The term phenylketonuria refers to a genetic disorder characterized by elevated levels of a substance called phenylalanine in the blood. The disorder affects our body’s natural capacity to process phenylalanine (Phe), an integral part of proteins.  It can lead to brain damage and severe intellectual disability. Babies born in the U.S. hospitals undergo compulsory screening test for phenylketonuria. Treatment is made easy if it is diagnosed at the earliest.

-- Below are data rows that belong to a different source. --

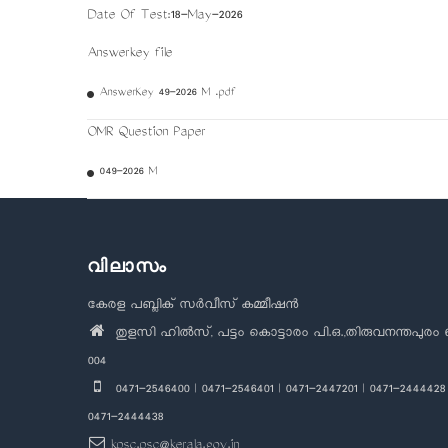
Date Of Test:18-May-2026
Answerkey file
AnswerKey 49-2026 M .pdf
OMR Question Paper
049-2026 M
വിലാസം
കേരള പബ്ലിക് സർവീസ് കമ്മീഷൻ
തുളസി ഹിൽസ്, പട്ടം കൊട്ടാരം പി.ഒ.,തിരുവനന്തപുരം 
004
0471-2546400 | 0471-2546401 | 0471-2447201 | 0471-2444428 
0471-2444438
kpsc.psc@kerala.gov.in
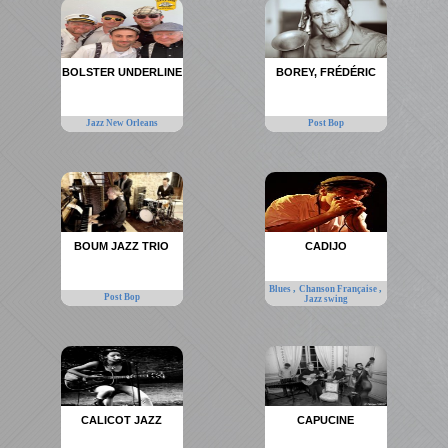
BOLSTER UNDERLINE
BOREY, FRÉDÉRIC
Jazz New Orleans
Post Bop
BOUM JAZZ TRIO
CADIJO
,
,
Blues
Chanson Française
Post Bop
Jazz swing
CALICOT JAZZ
CAPUCINE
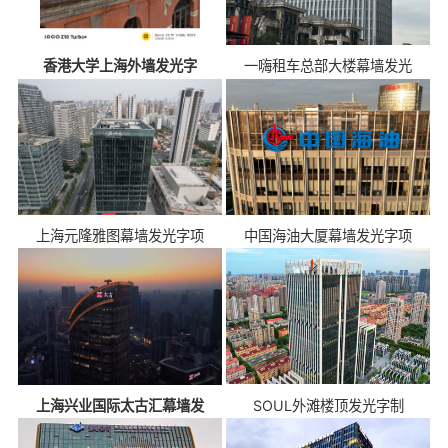
香港大学上海外墙发光字
一嗨租车总部大楼幕墙发光
上海元隆雅图幕墙发光字项
中国海油大厦幕墙发光字项
上海兴业国际太古汇幕墙发
SOUL外滩楼顶发光字制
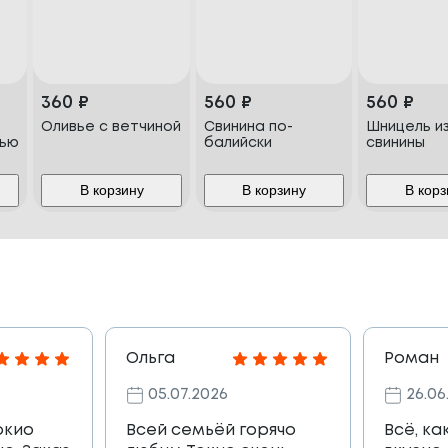
360
₽
560
₽
560
₽
Оливье с ветчиной
Свинина по-
Шницель и
дью
балийски
свинины
В корзину
В корзину
В корз
Ольга
Роман
05.07.2026
26.06
окио
Всей семьёй горячо
Всё, ка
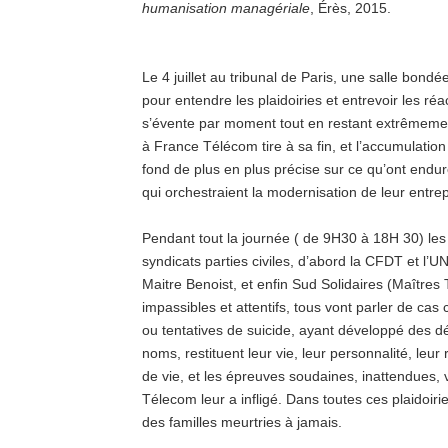
humanisation managériale
, Érès, 2015.
Le 4 juillet au tribunal de Paris, une salle bond
pour entendre les plaidoiries et entrevoir les réa
s’évente par moment tout en restant extrêmeme
à France Télécom tire à sa fin, et l’accumulati
fond de plus en plus précise sur ce qu’ont endu
qui orchestraient la modernisation de leur entrep
Pendant tout la journée ( de 9H30 à 18H 30) les
syndicats parties civiles, d’abord la CFDT et l’U
Maitre Benoist, et enfin Sud Solidaires (Maîtres
impassibles et attentifs, tous vont parler de ca
ou tentatives de suicide, ayant développé des d
noms, restituent leur vie, leur personnalité, leur 
de vie, et les épreuves soudaines, inattendues, 
Télecom leur a infligé. Dans toutes ces plaidoiri
des familles meurtries à jamais.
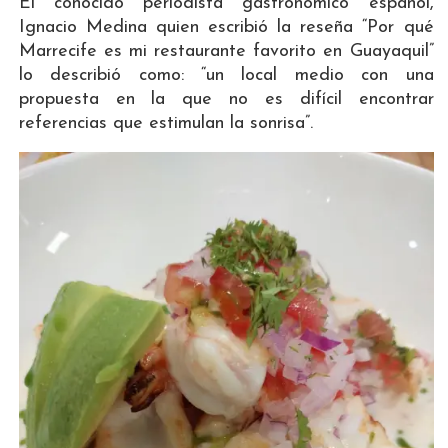
El conocido periodista gastronómico español,
Ignacio Medina quien escribió la reseña “Por qué
Marrecife es mi restaurante favorito en Guayaquil”
lo describió como: “un local medio con una
propuesta en la que no es difícil encontrar
referencias que estimulan la sonrisa”.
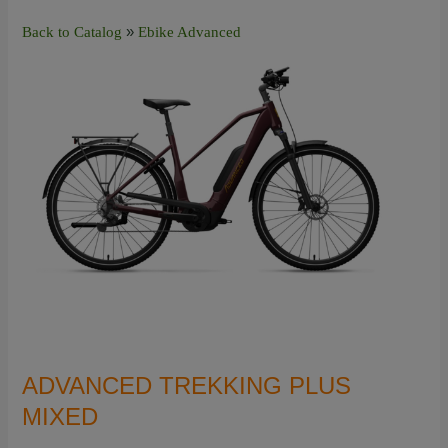
Back to Catalog
Ebike Advanced
ADVANCED TREKKING PLUS
MIXED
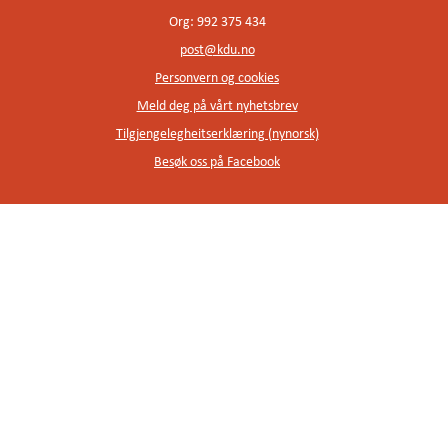
Org: 992 375 434
post@kdu.no
Personvern og cookies
Meld deg på vårt nyhetsbrev
Tilgjengelegheitserklæring (nynorsk)
Besøk oss på Facebook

Phenylalanine hydroxylase enzyme helps our body to absorb phenylalanine obtained through the diet. Genetic mutation inactivates this enzyme in those who have phenylketonuria resulting in high levels of phenylalanine in blood.


Phenylketonuria doesn’t show up any symptoms if treated early. If proper treatment is not given, newborns will develop symptoms within a couple of months. Untreated phenylketonuria leads to brain and nervous system disorder resulting in seizures, delayed growth, mental retardation, social and behavioral problems, abnormal head size, skin rashes, hyperactivity, mouse-like urine odor, tremors and jerks in the arms and legs.

How is phenylketonuria diagnosed?

A routine blood test is executed to diagnose phenylketonuria. The test checks for the phenylalanine level in blood. Phenylketonuria is confirmed if the phenylalanine level in blood is abnormally high. You would be referred to a phenylketonuria specialist. A dietician’s advice is very much needed to modify the patient’s diet. Regular blood tests are necessary throughout the life to check for the phenylalanine levels and to measure treatment response.

How is phenylketonuria treated?

A low protein diet is recommended to treat phenylketonuria. There are specific diet formulas for each age group. The diet includes low-protein breads, pastas, cereals, fruits, vegetables etc. Children who followed this low protein diet soon after their birth grows normally. It is important that they should follow the diet throughout their lives. Regular intake of dietary supplements is needed to get essential nutrients that the low-protein diet lacks. These supplements are available in several forms such as powders, drinks and tablets. The treatment cost depends on the the diet formula that you choose for the treatment.

Can phenylketonuria be prevented?

Nothing can be done to prevent this genetic disorder.